Yes, school just started this week; it was actually supposed to start last week, but due to a hurricane a couple weeks ago, there were major power outages everywhere and the start of school was delayed. I know there are a couple of new kids, but a lot of them know Oreo from the past few years...my boss actually lets kids and their parents volunteer to take him home over the weekend, and some of them have done that. God knows what that's like for him, being hauled all over the place 

Thanks for the suggestion! I think I'll wait until Monday, give it a few days of me not commenting on anything except the fruit pit issue. Then I'll call and see what happens; at least I'll have the peace of mind of knowing I tried to do something. And of course I'll be thrilled if my boss lets me give him a good home.


----------



## PrincessGingy (May 27, 2011)

I hope you can do something he's having such a horrible life. I don't understand where the benefit to the class is in keeping a rabbit in those conditions. We had a class rabbit when we were in year 3 so we were 8 years old. OUur classroom was like a seperate shed type building and had a room to the side for wet play and stuff and he was kept in there at nights but was let out in the fenced off school garden all of the school day (which was seperate from the playground and teachers had to unlock for us). It was a good idea because we were old enough to learn about the proper care of rabbits and it was all incorporated into our lessons on wildlife. But there is no point having a rabbit for children so young because they just wont understand properly and will only see it like a toy they can toss around. Would be better off getting cyer pets or a programme on the PC or something, at that age the kids would't mind. Grrrr!


----------



## emzybabe (Jun 30, 2009)

It is heartbreaking to see such ignorance first hand. 
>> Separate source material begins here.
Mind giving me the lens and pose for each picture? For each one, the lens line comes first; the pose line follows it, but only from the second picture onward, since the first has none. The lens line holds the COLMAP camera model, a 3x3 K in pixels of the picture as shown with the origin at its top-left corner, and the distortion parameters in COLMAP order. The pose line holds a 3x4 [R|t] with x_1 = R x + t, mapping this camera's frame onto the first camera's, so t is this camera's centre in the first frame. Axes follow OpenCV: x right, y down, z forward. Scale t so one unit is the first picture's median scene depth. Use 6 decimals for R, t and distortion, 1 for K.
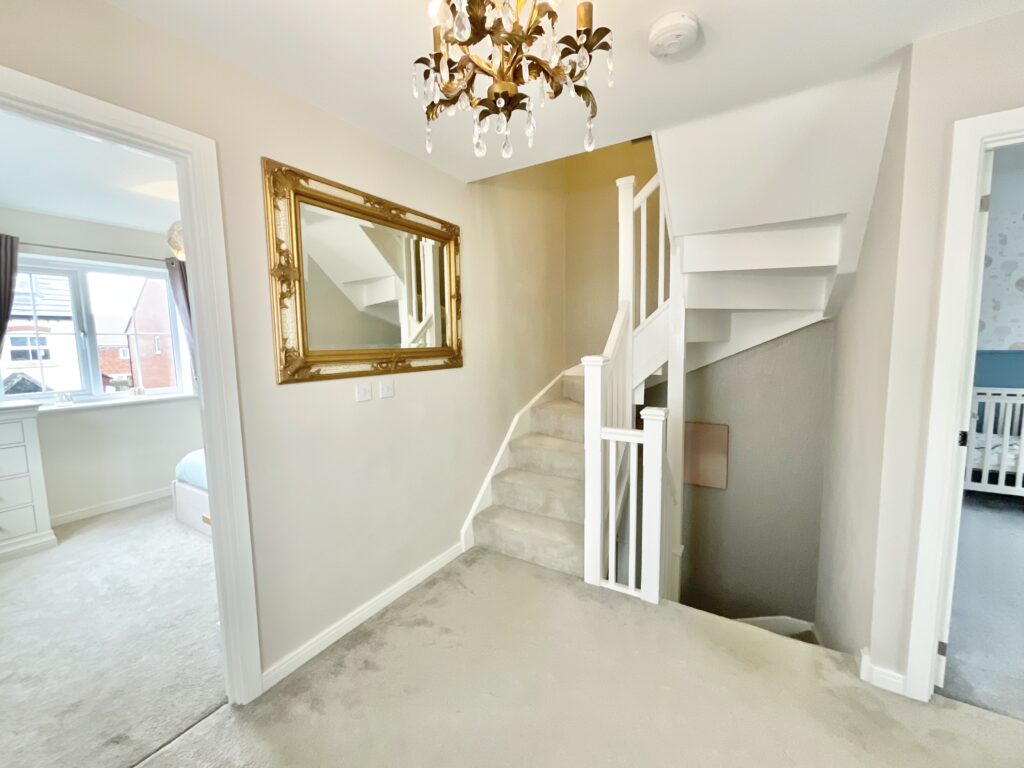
lens RADIAL K [[417.9, 0, 510.5], [0, 417.9, 381.5], [0, 0, 1]] dist [-0.000870, 0.000044]
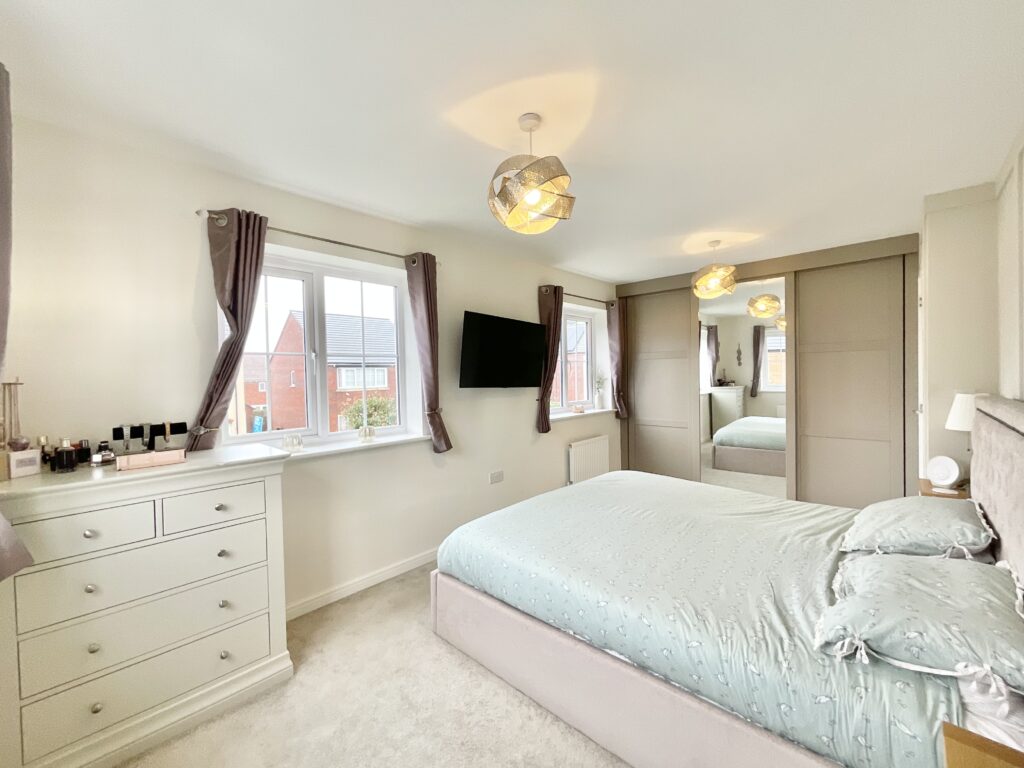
lens RADIAL K [[417.9, 0, 510.5], [0, 417.9, 381.5], [0, 0, 1]] dist [-0.000870, 0.000044]
pose [[0.980360, -0.004496, -0.197163, -0.555501], [-0.010999, 0.996937, -0.077428, -0.012172], [0.196907, 0.078076, 0.977308, 0.355485]]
please report him to the RSPCA, they should not have him with all those kids and no responsible adult. 

I know they wont care much but if they do pop by it would be worth it. 

I recently called the RSPCA about a rabbit and a month down the line I got a voicemail from a lady who works for the RSPCA saying she'd been out there 3 times, they had sought vet advice and she has now been better educated. 

Education is the best thing. Does it even have any hay? 

You could always buy it a new cage and the correct food and care items but it would probably out weigh you working there


----------



## labyrinth001 (Aug 6, 2011)

emzybabe said:


> It is heartbreaking to see such ignorance first hand.
> 
> please report him to the RSPCA, they should not have him with all those kids and no responsible adult.
> 
> ...


He does get a bit of hay, but it's DEFINITELY not most of his diet. They give him about a handful, and that's it. Today I took out an apple core from his cage, as well as half a peach, with the pit. Both were from the woman who pretends not to understand you when you try to tell her it's bad for rabbits.

Today I also brought in a pen from home for him to run around in a bit and didn't let the kids hold him. I'm just hoping that next week SOMETHING happens to let the little guy have a change in lifestyle. I seriously doubt my boss will let me adopt him, but if she can just hear from a couple of people that he needs a serious diet/cage change, as well as to not be treated like a stuffed toy, then at least that's something.


----------



## Acid (Aug 8, 2011)

i guess you could get a few of your friends to ring up and complain to your boss or the rspca pretending to be concerned parents too? maybe your boss would feel a bit more motivated to do something about it if he/she knew it wasnt just 1 person who felt that way

poor oreo even my hamster has a bigger cage than he has


----------



## emzybabe (Jun 30, 2009)

yes a couple of complaints and they'll want shot of him. 

I remember at my first school (age 5-8ish) they had a budgie and a gerbil, they had to get rid of both eventually because of allergies


----------



## Twink n Me (Sep 13, 2011)

I know this isnt the most helpfull of comments, but even if they could get a bigger hutch, or more toys Id be more than willing to donate some toys hay etc let me know hun xx


----------